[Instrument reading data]
★ ★ ★ ★

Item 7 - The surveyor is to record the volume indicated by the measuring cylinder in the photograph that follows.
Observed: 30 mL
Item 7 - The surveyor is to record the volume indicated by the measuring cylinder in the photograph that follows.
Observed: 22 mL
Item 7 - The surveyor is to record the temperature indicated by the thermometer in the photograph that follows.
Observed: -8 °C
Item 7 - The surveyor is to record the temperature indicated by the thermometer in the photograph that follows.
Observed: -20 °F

★ ★ ★ ★

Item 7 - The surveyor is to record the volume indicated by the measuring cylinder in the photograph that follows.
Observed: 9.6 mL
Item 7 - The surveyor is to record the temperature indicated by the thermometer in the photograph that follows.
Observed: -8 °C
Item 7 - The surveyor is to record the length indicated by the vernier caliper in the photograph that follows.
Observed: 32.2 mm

★ ★ ★ ★

» To do
Copy the lines of the data from the line containing "Item 7 - The surveyor is to record the length" through the line containing "Observed: 32.2 mm", replacing "surveyor" with "inspector" and changing nothing else.

» Solution
Item 7 - The inspector is to record the length indicated by the vernier caliper in the photograph that follows.
Observed: 32.2 mm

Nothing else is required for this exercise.